:: Exercise text ::
-.-.-

Despite the innovative way of operation at Longquan Monastery, people worry that this technological approach might actually muddle the teaching of Buddhism. Others hold the view that these technological innovations may only serve as an advertising purpose for the temple in order to build a large following since the major income of temples in China is from donations. Since the temple attracted many technological minds, there are also people who visited the temple, not so much for the learning of Buddhism but rather for the network within the entrepreneur community. However, Master Xuecheng believes in a computer-driven world, it is no longer realistic for people to attend daily lectures at the temple, which makes digitalization the key of communicating Dharma.
(Lunch with food from organic farm – Source: chinascenic.com)
Even though these are concerns about the digitalization, we can see the approach that Longquan Monastery adopted help attract more people to learn about the preaching of Buddhism. There are potentially challenges ahead regarding how much technology is too much in a religious setting, but this is definitely a good start from the temple’s perspective to reach a broader audience.

-.-.-

:: Data for review ::

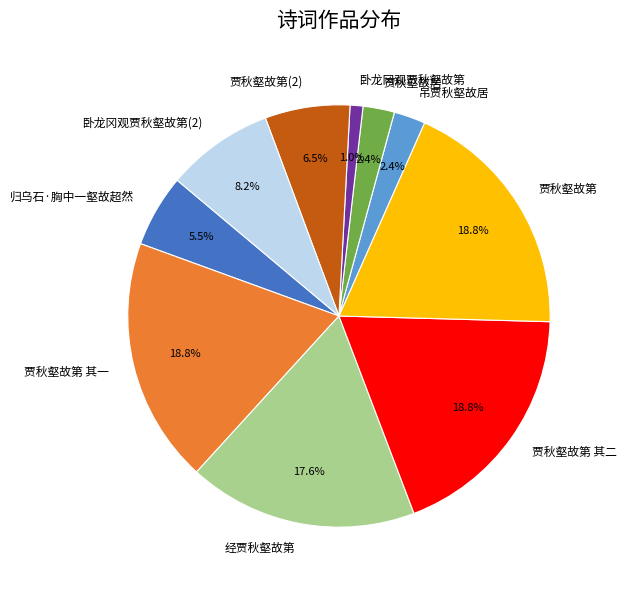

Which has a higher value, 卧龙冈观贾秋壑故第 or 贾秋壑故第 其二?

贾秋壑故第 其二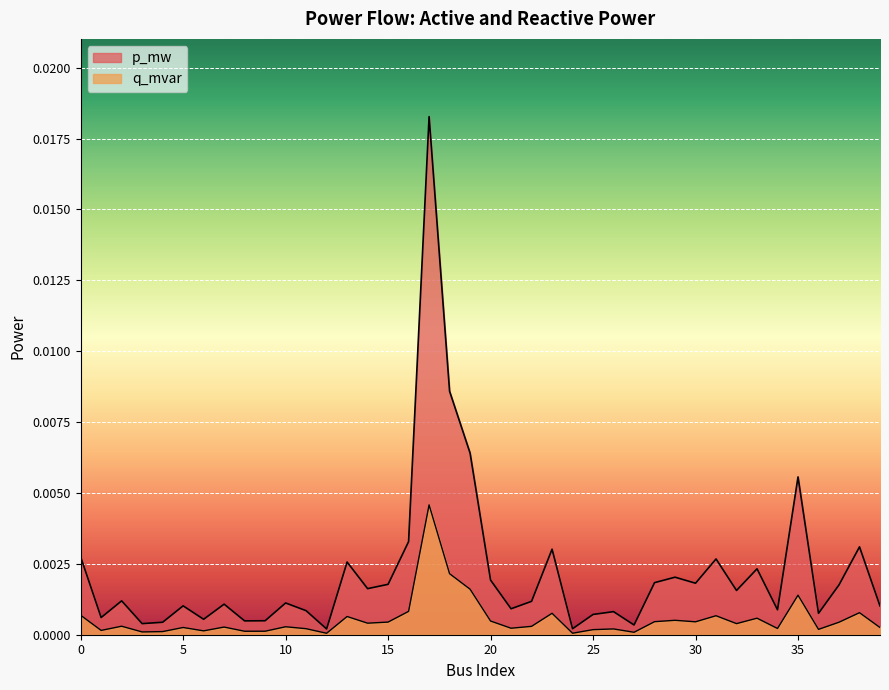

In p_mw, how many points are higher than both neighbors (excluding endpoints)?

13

-.-.-

Can you retype everything in the Longquan Monastery passage from "Despite the innovative" down to "farm – Source: chinascenic.com)"? The records have no connection to the Longquan Monastery passage.

Despite the innovative way of operation at Longquan Monastery, people worry that this technological approach might actually muddle the teaching of Buddhism. Others hold the view that these technological innovations may only serve as an advertising purpose for the temple in order to build a large following since the major income of temples in China is from donations. Since the temple attracted many technological minds, there are also people who visited the temple, not so much for the learning of Buddhism but rather for the network within the entrepreneur community. However, Master Xuecheng believes in a computer-driven world, it is no longer realistic for people to attend daily lectures at the temple, which makes digitalization the key of communicating Dharma.
(Lunch with food from organic farm – Source: chinascenic.com)